- _THE PROBLEM_: Every line of the data, first to last, must be written out unchanged.

- _DATASET CONTENT_:
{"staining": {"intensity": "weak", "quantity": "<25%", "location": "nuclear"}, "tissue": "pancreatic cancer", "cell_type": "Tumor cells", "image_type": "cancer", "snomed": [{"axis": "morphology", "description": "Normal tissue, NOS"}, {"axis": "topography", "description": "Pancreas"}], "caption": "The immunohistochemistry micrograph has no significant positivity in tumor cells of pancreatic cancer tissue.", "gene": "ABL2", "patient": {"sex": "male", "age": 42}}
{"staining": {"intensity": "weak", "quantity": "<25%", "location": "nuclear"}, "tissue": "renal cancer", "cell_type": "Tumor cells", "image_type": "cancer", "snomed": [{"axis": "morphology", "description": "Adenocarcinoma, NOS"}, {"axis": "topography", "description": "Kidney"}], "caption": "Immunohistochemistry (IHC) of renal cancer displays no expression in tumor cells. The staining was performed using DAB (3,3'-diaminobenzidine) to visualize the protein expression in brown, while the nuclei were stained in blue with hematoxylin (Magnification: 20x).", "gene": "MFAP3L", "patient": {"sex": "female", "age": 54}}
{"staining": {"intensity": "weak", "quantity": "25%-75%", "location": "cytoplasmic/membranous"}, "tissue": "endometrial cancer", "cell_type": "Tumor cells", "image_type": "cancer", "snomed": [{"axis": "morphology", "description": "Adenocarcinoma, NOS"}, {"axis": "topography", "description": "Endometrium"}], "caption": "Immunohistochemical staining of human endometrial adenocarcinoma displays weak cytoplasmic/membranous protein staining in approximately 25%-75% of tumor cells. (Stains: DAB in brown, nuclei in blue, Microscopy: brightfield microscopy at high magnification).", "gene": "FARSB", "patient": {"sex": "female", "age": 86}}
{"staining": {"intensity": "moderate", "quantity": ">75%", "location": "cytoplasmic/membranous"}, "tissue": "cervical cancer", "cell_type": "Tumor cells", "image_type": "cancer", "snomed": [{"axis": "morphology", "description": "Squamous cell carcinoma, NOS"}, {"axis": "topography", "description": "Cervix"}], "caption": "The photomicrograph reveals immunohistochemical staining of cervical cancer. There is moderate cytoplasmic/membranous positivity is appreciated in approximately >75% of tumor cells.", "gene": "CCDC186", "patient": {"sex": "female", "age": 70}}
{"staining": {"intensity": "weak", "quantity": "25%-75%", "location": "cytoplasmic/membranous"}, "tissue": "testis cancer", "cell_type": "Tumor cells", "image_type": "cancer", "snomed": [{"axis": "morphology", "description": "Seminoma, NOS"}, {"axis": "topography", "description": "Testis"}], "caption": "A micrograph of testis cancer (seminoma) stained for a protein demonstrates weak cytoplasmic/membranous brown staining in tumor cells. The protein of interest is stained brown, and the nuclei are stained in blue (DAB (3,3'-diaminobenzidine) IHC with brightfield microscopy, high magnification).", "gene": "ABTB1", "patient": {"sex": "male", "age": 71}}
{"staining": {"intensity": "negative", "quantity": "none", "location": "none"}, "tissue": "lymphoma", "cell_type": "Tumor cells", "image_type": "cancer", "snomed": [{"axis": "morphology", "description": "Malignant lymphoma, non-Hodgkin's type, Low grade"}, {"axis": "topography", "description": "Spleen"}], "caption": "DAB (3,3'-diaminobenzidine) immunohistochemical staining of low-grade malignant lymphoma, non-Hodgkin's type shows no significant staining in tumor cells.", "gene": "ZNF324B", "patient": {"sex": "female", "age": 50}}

- _RESULT_:
{"staining": {"intensity": "weak", "quantity": "<25%", "location": "nuclear"}, "tissue": "pancreatic cancer", "cell_type": "Tumor cells", "image_type": "cancer", "snomed": [{"axis": "morphology", "description": "Normal tissue, NOS"}, {"axis": "topography", "description": "Pancreas"}], "caption": "The immunohistochemistry micrograph has no significant positivity in tumor cells of pancreatic cancer tissue.", "gene": "ABL2", "patient": {"sex": "male", "age": 42}}
{"staining": {"intensity": "weak", "quantity": "<25%", "location": "nuclear"}, "tissue": "renal cancer", "cell_type": "Tumor cells", "image_type": "cancer", "snomed": [{"axis": "morphology", "description": "Adenocarcinoma, NOS"}, {"axis": "topography", "description": "Kidney"}], "caption": "Immunohistochemistry (IHC) of renal cancer displays no expression in tumor cells. The staining was performed using DAB (3,3'-diaminobenzidine) to visualize the protein expression in brown, while the nuclei were stained in blue with hematoxylin (Magnification: 20x).", "gene": "MFAP3L", "patient": {"sex": "female", "age": 54}}
{"staining": {"intensity": "weak", "quantity": "25%-75%", "location": "cytoplasmic/membranous"}, "tissue": "endometrial cancer", "cell_type": "Tumor cells", "image_type": "cancer", "snomed": [{"axis": "morphology", "description": "Adenocarcinoma, NOS"}, {"axis": "topography", "description": "Endometrium"}], "caption": "Immunohistochemical staining of human endometrial adenocarcinoma displays weak cytoplasmic/membranous protein staining in approximately 25%-75% of tumor cells. (Stains: DAB in brown, nuclei in blue, Microscopy: brightfield microscopy at high magnification).", "gene": "FARSB", "patient": {"sex": "female", "age": 86}}
{"staining": {"intensity": "moderate", "quantity": ">75%", "location": "cytoplasmic/membranous"}, "tissue": "cervical cancer", "cell_type": "Tumor cells", "image_type": "cancer", "snomed": [{"axis": "morphology", "description": "Squamous cell carcinoma, NOS"}, {"axis": "topography", "description": "Cervix"}], "caption": "The photomicrograph reveals immunohistochemical staining of cervical cancer. There is moderate cytoplasmic/membranous positivity is appreciated in approximately >75% of tumor cells.", "gene": "CCDC186", "patient": {"sex": "female", "age": 70}}
{"staining": {"intensity": "weak", "quantity": "25%-75%", "location": "cytoplasmic/membranous"}, "tissue": "testis cancer", "cell_type": "Tumor cells", "image_type": "cancer", "snomed": [{"axis": "morphology", "description": "Seminoma, NOS"}, {"axis": "topography", "description": "Testis"}], "caption": "A micrograph of testis cancer (seminoma) stained for a protein demonstrates weak cytoplasmic/membranous brown staining in tumor cells. The protein of interest is stained brown, and the nuclei are stained in blue (DAB (3,3'-diaminobenzidine) IHC with brightfield microscopy, high magnification).", "gene": "ABTB1", "patient": {"sex": "male", "age": 71}}
{"staining": {"intensity": "negative", "quantity": "none", "location": "none"}, "tissue": "lymphoma", "cell_type": "Tumor cells", "image_type": "cancer", "snomed": [{"axis": "morphology", "description": "Malignant lymphoma, non-Hodgkin's type, Low grade"}, {"axis": "topography", "description": "Spleen"}], "caption": "DAB (3,3'-diaminobenzidine) immunohistochemical staining of low-grade malignant lymphoma, non-Hodgkin's type shows no significant staining in tumor cells.", "gene": "ZNF324B", "patient": {"sex": "female", "age": 50}}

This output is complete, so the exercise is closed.